Trecho do documento:
A este respeito, vale a
pena recordar que, no sínodo da Eucaristia, os Padres sinodais reconheceram o
alto valor das concelebrações, especialmente aquelas presididas pelo Bispo com
seu presbitério, os diáconos e os fiéis. Contudo, solicitaram aos organismos
competentes que estudassem melhor a prática da concelebração quando o número
dos celebrantes for muito elevado[9].
Recolhendo esta proposta,
o Papa Bento XVI, na Exortação Apostólica pós-sinodal Sacramentum Caritatis, afirmou que
a assembleia sinodal
deteve-se a analisar a qualidade da participação nas grandes celebrações que
têm lugar em circunstâncias particulares e nas quais se encontram, para além
dum grande número de fiéis, também muitos sacerdotes concelebrantes. É fácil, por
um lado, reconhecer o valor destes momentos, especialmente quando preside o
bispo rodeado do seu presbitério e dos diáconos; mas, por outro, em tais
ocasiões podem verificar-se problemas quanto à expressão sensível da unidade do
presbitério, especialmente na Oração Eucarística, e quanto à distribuição da
sagrada comunhão. Deve-se evitar que estas grandes concelebrações criem
dispersão; providencie-se a isto mesmo por meio de adequados instrumentos de
coordenação, e organizando o lugar de culto de tal modo que permita aos
presbíteros e aos fiéis uma plena e real participação. Entretanto, é preciso
ter presente que se trata de concelebrações com índole excepcional e limitadas
a situações extraordinárias[10].

Dados apresentados:
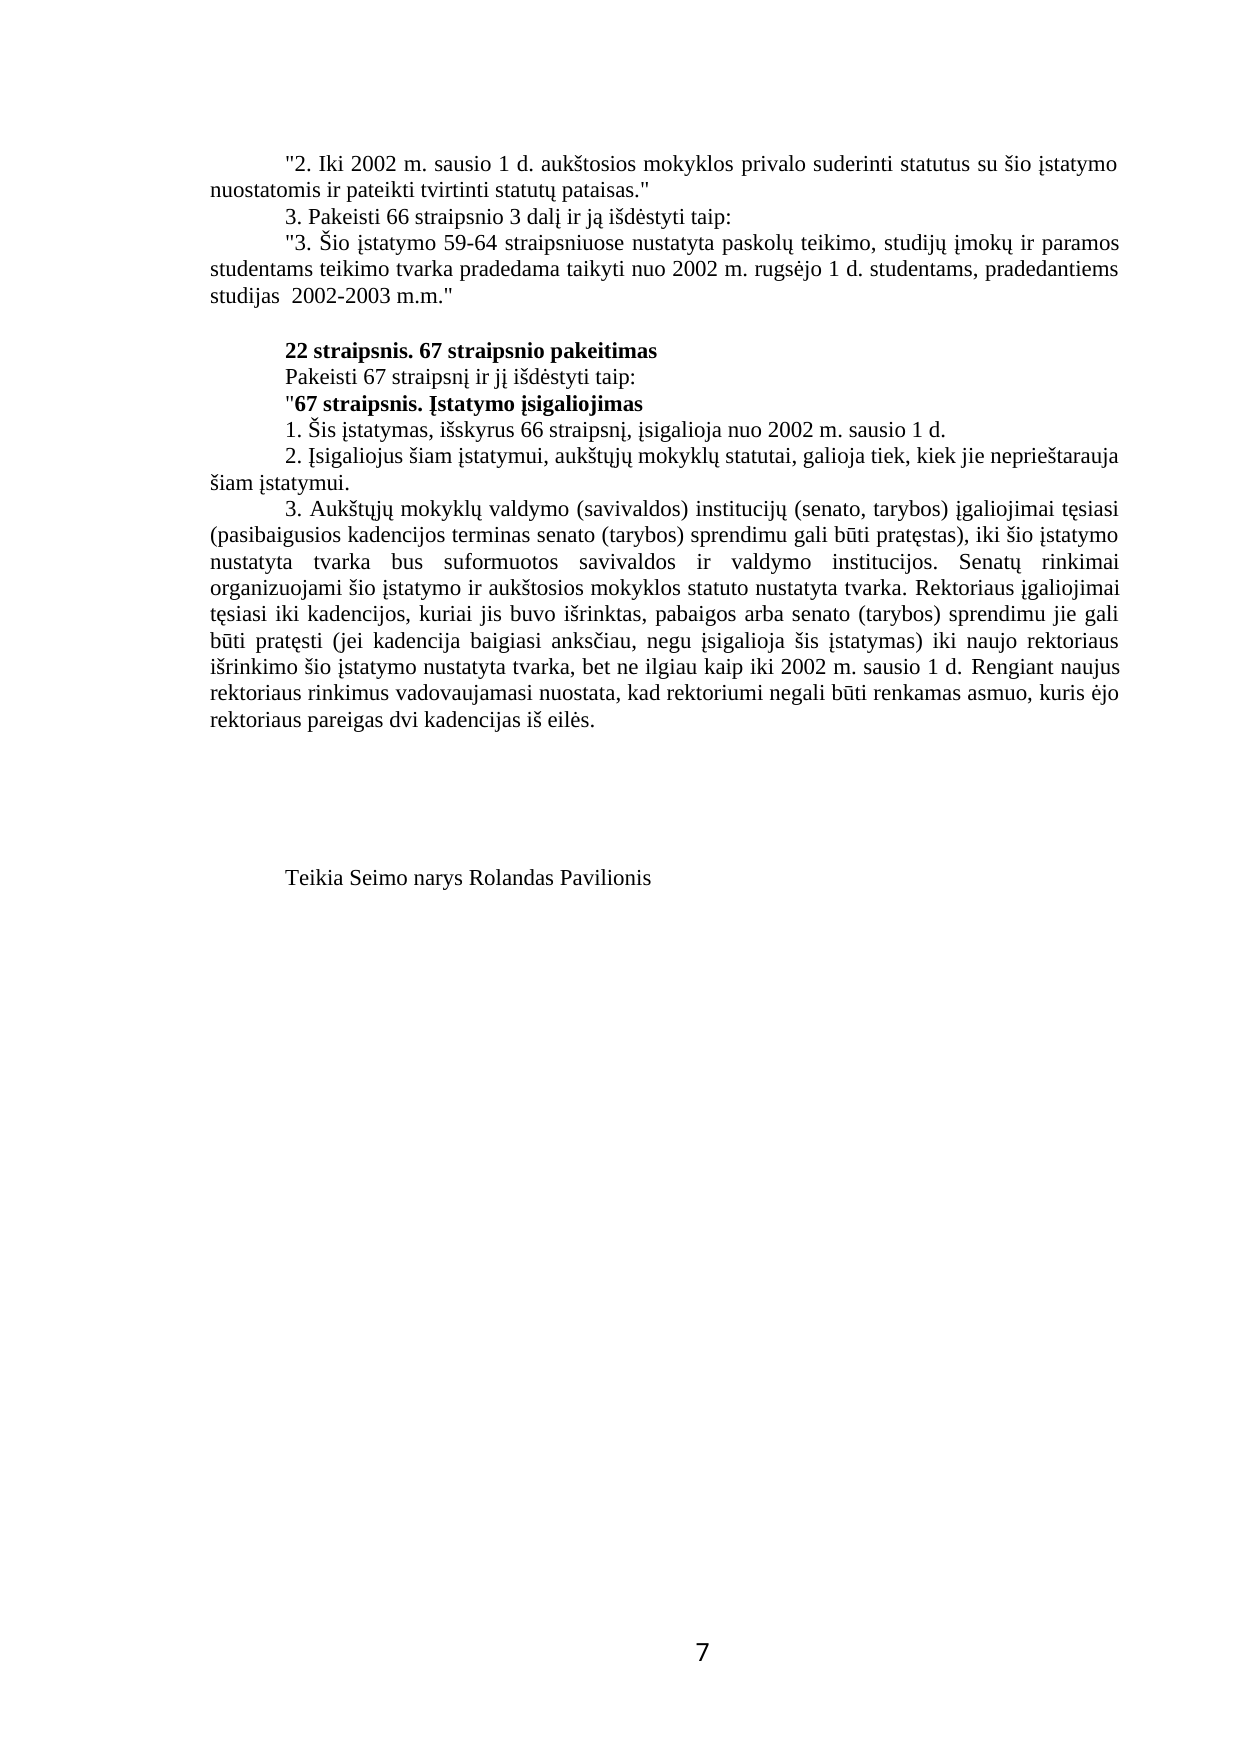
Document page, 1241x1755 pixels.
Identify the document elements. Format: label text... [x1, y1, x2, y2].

text 1. Šis įstatymas, išskyrus 66 straipsnį, įsigalioja nuo 2002 m. sausio 1 d. [210, 416, 1120, 442]
text Pakeisti 67 straipsnį ir jį išdėstyti taip: [210, 363, 1117, 389]
text 3. Aukštųjų mokyklų valdymo (savivaldos) institucijų (senato, tarybos) įgaliojimai tęsiasi (pasibaigusios kadencijos terminas senato (tarybos) sprendimu gali būti pratęstas), iki šio įstatymo nustatyta tvarka bus suformuotos savivaldos ir valdymo institucijos. Senatų rinkimai organizuojami šio įstatymo ir aukštosios mokyklos statuto nustatyta tvarka. Rektoriaus įgaliojimai tęsiasi iki kadencijos, kuriai jis buvo išrinktas, pabaigos arba senato (tarybos) sprendimu jie gali būti pratęsti (jei kadencija baigiasi anksčiau, negu įsigalioja šis įstatymas) iki naujo rektoriaus išrinkimo šio įstatymo nustatyta tvarka, bet ne ilgiau kaip iki 2002 m. sausio 1 d. Rengiant naujus rektoriaus rinkimus vadovaujamasi nuostata, kad rektoriumi negali būti renkamas asmuo, kuris ėjo rektoriaus pareigas dvi kadencijas iš eilės. [210, 495, 1120, 732]
text 22 straipsnis. 67 straipsnio pakeitimas [210, 337, 1120, 363]
text Teikia Seimo narys Rolandas Pavilionis [210, 864, 1120, 890]
text "67 straipsnis. Įstatymo įsigaliojimas [210, 389, 1117, 416]
text 2. Įsigaliojus šiam įstatymui, aukštųjų mokyklų statutai, galioja tiek, kiek jie neprieštarauja šiam įstatymui. [210, 442, 1120, 495]
text 3. Pakeisti 66 straipsnio 3 dalį ir ją išdėstyti taip: [210, 203, 1120, 229]
text "2. Iki 2002 m. sausio 1 d. aukštosios mokyklos privalo suderinti statutus su šio įstatymo nuostatomis ir pateikti tvirtinti statutų pataisas." [210, 150, 1117, 203]
text "3. Šio įstatymo 59-64 straipsniuose nustatyta paskolų teikimo, studijų įmokų ir paramos studentams teikimo tvarka pradedama taikyti nuo 2002 m. rugsėjo 1 d. studentams, pradedantiems studijas 2002-2003 m.m." [210, 229, 1120, 308]
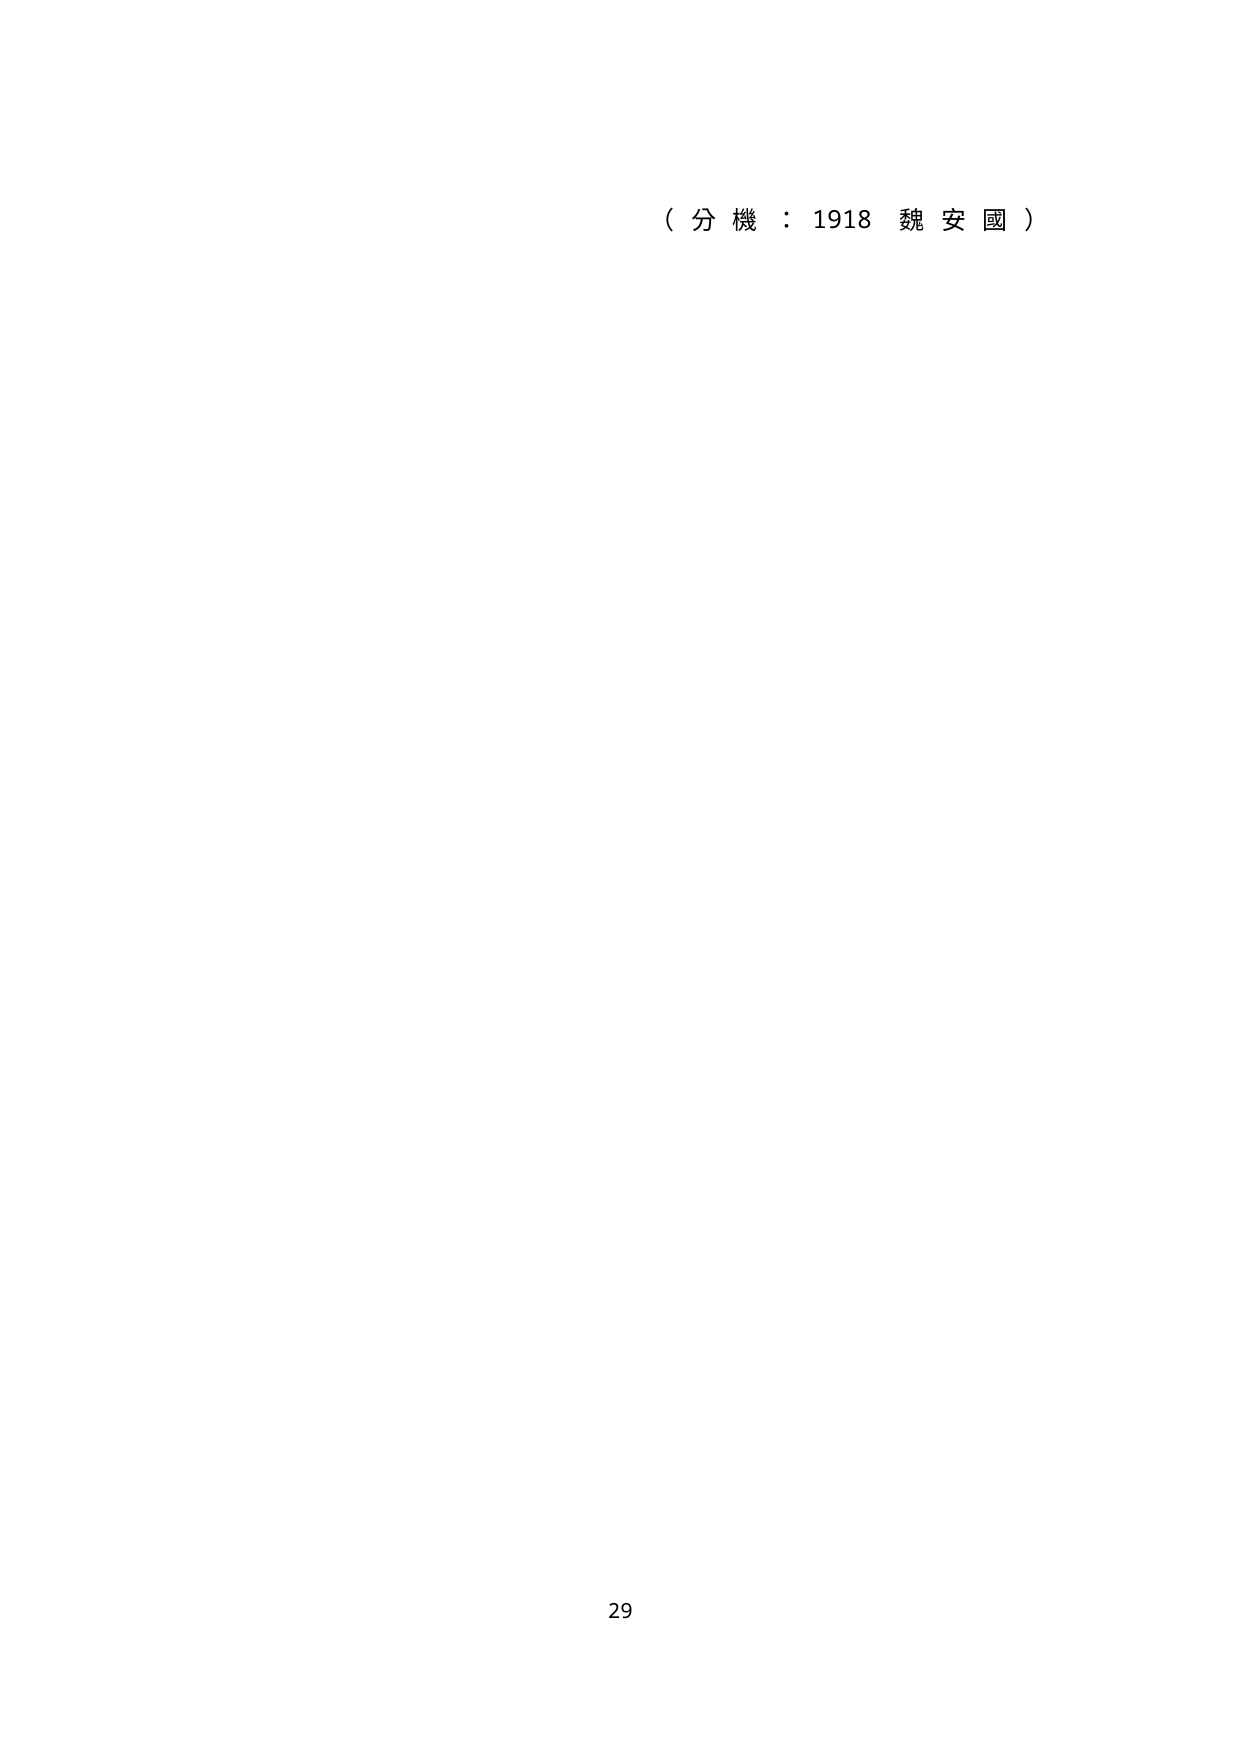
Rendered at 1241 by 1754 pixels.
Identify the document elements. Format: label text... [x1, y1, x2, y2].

Tarefas e exercícios:
(a) Responda a estas perguntas sobre o trecho a respeito das concelebrações:
(i) Em que sínodo os Padres sinodais reconheceram o alto valor das concelebrações?
(ii) Em que documento o Papa Bento XVI acolheu a proposta dos Padres sinodais?
(iii) Quanto a que dois pontos podem surgir problemas nas grandes concelebrações?
(b) Transcreva fielmente as linhas dos registros que vão da linha com "Rendered at 1241 by 1754 pixels." até o fim dos registros, incluindo as duas pontas.

Respostas dos exercícios:
(a)
(i) No sínodo da Eucaristia.
(ii) Na Exortação Apostólica pós-sinodal Sacramentum Caritatis.
(iii) Quanto à expressão sensível da unidade do presbitério, especialmente na Oração Eucarística, e quanto à distribuição da sagrada comunhão.

(b)
Rendered at 1241 by 1754 pixels.
Identify the document elements. Format: label text... [x1, y1, x2, y2].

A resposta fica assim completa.